Can I be reimbursed money that was used to pay off debt during the marriage?

Can I be reimbursed money that was used to pay off debt during the marriage?

Can I be reimbursed if my husband controls the earnings from his business and has failed to pay himself what he is capable of earning? 

Spouse in Texas have three marital estates in property:  the community estate (which represents both spouses’ community property), the wife’s separate estate, and the husband’s separate estate.  During the marriage, one of these marital estates will often contribute money or effort (i.e. a spouse’s time, toil and talent) to benefit another estate.

For example a wife might use her salary (a community asset) to pay down the mortgage on a residence that the husband acquired by contract before the marriage (husband’s separate property).  In this example, the wife’s contribution of community property to the husband’s separate property does not change the fact that the property will be considered the husband’s separate property instead of community property.  Instead the court will recognize that the community estate should be reimbursed by the husband’s separate estate. By far the two most common reimbursable claims involve the contribution by one estate toward mortgage or credit card debt that belongs to another estate.
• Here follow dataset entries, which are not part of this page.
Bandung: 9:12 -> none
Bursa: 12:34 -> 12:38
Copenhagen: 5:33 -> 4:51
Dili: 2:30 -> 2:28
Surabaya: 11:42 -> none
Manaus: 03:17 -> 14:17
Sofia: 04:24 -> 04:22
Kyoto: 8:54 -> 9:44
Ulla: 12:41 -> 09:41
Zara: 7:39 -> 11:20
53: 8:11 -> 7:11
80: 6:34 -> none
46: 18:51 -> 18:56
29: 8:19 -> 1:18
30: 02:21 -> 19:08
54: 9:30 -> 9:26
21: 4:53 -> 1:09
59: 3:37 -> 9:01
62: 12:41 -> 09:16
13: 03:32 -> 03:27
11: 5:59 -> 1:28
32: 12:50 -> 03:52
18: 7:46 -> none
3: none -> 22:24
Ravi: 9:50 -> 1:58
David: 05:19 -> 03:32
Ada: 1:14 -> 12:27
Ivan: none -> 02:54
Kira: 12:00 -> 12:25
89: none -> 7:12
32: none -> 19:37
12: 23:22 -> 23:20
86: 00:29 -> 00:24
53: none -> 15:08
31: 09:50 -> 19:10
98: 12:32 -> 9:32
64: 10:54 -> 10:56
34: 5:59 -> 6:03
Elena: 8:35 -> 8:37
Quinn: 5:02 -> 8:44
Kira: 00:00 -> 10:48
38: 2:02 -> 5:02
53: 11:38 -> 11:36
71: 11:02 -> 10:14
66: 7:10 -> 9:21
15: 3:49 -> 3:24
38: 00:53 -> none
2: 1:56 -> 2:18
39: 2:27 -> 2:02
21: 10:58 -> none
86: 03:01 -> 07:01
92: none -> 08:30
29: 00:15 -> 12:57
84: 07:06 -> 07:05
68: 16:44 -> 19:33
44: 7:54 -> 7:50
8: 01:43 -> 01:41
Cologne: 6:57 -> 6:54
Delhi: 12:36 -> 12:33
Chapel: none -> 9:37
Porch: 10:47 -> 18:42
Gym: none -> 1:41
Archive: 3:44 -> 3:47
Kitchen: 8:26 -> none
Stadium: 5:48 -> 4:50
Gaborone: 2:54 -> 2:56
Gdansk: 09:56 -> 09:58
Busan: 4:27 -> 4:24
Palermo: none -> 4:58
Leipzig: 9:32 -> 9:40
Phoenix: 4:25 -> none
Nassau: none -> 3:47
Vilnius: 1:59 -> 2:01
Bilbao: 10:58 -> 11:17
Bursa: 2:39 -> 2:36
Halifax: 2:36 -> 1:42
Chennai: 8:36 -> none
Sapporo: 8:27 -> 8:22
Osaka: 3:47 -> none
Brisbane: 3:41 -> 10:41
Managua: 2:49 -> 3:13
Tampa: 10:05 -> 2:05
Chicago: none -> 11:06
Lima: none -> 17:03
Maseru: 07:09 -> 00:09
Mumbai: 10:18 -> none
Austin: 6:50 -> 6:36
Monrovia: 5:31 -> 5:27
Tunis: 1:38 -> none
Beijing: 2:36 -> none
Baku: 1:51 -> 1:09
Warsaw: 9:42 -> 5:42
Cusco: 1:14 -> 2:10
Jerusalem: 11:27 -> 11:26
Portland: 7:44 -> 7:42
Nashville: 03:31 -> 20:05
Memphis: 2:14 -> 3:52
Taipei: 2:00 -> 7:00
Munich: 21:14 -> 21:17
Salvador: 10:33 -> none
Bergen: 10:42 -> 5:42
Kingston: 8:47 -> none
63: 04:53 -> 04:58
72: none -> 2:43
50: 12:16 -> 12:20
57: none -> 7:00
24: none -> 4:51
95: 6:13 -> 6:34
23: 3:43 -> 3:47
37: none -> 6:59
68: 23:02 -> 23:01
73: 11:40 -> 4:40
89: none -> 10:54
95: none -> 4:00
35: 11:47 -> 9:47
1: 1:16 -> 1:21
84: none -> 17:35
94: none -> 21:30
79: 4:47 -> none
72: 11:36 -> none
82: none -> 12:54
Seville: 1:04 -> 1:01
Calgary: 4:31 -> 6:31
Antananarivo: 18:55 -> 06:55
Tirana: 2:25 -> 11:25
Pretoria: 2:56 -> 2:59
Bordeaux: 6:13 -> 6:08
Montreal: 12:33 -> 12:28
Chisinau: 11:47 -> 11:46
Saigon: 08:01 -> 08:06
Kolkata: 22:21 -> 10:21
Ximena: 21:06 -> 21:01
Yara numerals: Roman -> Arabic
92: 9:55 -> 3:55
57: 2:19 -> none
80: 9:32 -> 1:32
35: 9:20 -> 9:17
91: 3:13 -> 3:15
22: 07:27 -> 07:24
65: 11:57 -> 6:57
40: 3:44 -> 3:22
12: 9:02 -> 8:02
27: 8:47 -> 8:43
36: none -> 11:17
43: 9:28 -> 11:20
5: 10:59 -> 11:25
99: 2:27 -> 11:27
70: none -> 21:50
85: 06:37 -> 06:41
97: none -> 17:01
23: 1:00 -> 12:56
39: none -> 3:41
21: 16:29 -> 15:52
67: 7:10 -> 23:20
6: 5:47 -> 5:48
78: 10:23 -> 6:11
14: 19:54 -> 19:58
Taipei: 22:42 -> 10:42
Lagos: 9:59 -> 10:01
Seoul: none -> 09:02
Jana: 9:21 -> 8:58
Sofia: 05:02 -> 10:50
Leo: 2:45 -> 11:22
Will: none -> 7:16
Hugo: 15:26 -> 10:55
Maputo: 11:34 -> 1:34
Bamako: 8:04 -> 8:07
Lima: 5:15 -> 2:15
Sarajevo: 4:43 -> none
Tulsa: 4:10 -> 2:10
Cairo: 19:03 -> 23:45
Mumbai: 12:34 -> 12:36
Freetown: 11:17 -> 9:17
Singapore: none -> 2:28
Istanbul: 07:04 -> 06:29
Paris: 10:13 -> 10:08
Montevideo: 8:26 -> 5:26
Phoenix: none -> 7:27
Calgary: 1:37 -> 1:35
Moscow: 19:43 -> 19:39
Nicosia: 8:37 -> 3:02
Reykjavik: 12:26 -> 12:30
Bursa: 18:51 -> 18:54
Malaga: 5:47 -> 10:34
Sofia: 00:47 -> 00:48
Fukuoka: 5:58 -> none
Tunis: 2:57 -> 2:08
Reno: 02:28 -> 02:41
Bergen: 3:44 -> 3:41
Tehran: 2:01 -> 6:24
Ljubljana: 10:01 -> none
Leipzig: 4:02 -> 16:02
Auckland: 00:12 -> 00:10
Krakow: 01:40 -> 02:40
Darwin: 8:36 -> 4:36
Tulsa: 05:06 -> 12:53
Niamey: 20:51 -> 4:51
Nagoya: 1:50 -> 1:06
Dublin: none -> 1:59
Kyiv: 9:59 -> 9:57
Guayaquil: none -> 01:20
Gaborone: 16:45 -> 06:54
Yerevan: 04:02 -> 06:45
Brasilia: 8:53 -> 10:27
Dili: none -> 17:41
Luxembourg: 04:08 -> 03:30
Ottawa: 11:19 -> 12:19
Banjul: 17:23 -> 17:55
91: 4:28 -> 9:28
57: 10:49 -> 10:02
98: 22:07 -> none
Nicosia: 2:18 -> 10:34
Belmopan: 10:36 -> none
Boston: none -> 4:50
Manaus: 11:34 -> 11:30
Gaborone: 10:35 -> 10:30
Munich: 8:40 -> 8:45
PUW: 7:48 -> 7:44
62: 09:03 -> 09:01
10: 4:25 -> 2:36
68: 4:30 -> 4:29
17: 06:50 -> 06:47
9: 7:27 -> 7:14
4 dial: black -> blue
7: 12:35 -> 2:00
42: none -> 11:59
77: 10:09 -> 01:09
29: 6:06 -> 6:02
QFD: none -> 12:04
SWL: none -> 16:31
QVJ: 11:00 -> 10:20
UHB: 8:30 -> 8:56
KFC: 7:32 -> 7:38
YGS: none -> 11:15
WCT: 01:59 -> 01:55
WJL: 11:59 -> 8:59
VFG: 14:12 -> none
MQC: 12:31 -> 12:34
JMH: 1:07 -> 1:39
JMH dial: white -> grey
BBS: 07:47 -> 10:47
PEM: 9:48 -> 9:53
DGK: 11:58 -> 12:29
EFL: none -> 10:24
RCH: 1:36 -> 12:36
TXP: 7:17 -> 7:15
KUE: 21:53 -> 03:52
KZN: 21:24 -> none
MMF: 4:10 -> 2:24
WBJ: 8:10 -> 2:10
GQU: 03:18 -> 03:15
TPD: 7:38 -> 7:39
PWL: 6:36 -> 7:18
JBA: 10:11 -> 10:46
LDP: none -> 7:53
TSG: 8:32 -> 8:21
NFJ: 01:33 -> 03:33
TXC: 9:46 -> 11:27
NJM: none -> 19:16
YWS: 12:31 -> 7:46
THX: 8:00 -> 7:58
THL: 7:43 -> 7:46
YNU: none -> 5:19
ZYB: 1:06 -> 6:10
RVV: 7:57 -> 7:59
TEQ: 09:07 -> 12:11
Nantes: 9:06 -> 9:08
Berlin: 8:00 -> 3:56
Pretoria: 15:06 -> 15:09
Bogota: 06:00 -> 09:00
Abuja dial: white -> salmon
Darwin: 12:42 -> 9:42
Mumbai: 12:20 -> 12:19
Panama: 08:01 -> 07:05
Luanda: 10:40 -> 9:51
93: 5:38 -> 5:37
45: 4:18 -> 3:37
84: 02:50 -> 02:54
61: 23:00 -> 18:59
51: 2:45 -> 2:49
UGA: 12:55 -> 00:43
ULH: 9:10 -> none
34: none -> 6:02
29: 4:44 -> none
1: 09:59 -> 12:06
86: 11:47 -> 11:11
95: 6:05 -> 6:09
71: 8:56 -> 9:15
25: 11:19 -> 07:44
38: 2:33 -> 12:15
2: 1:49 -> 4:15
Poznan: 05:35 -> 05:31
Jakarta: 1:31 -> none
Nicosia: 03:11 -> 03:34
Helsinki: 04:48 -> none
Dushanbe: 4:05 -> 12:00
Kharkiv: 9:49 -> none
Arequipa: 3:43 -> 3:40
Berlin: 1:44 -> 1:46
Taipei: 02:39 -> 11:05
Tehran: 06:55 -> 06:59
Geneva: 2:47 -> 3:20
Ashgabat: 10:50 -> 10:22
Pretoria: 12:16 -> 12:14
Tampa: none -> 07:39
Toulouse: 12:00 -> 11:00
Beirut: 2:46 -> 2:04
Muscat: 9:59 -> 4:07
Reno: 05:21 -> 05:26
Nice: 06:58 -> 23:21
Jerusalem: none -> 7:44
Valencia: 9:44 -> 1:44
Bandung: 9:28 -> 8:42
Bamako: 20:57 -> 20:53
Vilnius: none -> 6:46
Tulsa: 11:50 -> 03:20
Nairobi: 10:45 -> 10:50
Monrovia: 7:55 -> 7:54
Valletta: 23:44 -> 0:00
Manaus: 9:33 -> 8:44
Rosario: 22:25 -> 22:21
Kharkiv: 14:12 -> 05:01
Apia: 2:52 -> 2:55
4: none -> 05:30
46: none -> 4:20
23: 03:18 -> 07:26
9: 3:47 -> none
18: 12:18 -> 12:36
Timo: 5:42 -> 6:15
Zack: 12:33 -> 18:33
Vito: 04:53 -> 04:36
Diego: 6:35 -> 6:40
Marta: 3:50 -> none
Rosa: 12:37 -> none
To be eligible for a reimbursement, the spouse seeking reimbursement must establish the following:

1)  that a contribution was made by one marital estate (i.e. the community estate, husband’s separate estate, or wife’s separate estate);

2) that the contribution was used to pay unsecured debts (i.e. Credit card debt), or that the contribution was used to reduce the principal on secured debt (i.e. paying principal on mortgage) or that a spouse failed to contribute money to the community estate for the time toil and effort of a spouse of his work by not compensating himself from a business that is his separate property.

3) the value of the contribution.

If you believe that you may have a reimbursement claim be sure to question your attorney regarding any contributions from one estate to another estate.